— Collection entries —

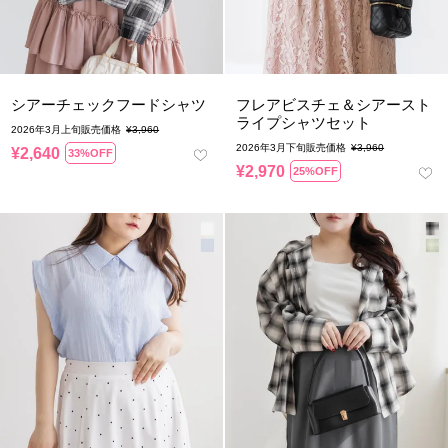
シアーチェックフードシャツ
フレアビスチェ＆シアースト
ライプシャツセット
2026年3月上旬販売価格
¥
3,960
2026年3月下旬販売価格
¥
3,960
¥
2,640
33%OFF
¥
2,970
25%OFF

— WORK INSTRUCTIONS —
Copy each line above exactly, with no images.

— TASK OUTPUT —
シアーチェックフードシャツ
フレアビスチェ＆シアースト
ライプシャツセット
2026年3月上旬販売価格
¥
3,960
2026年3月下旬販売価格
¥
3,960
¥
2,640
33%OFF
¥
2,970
25%OFF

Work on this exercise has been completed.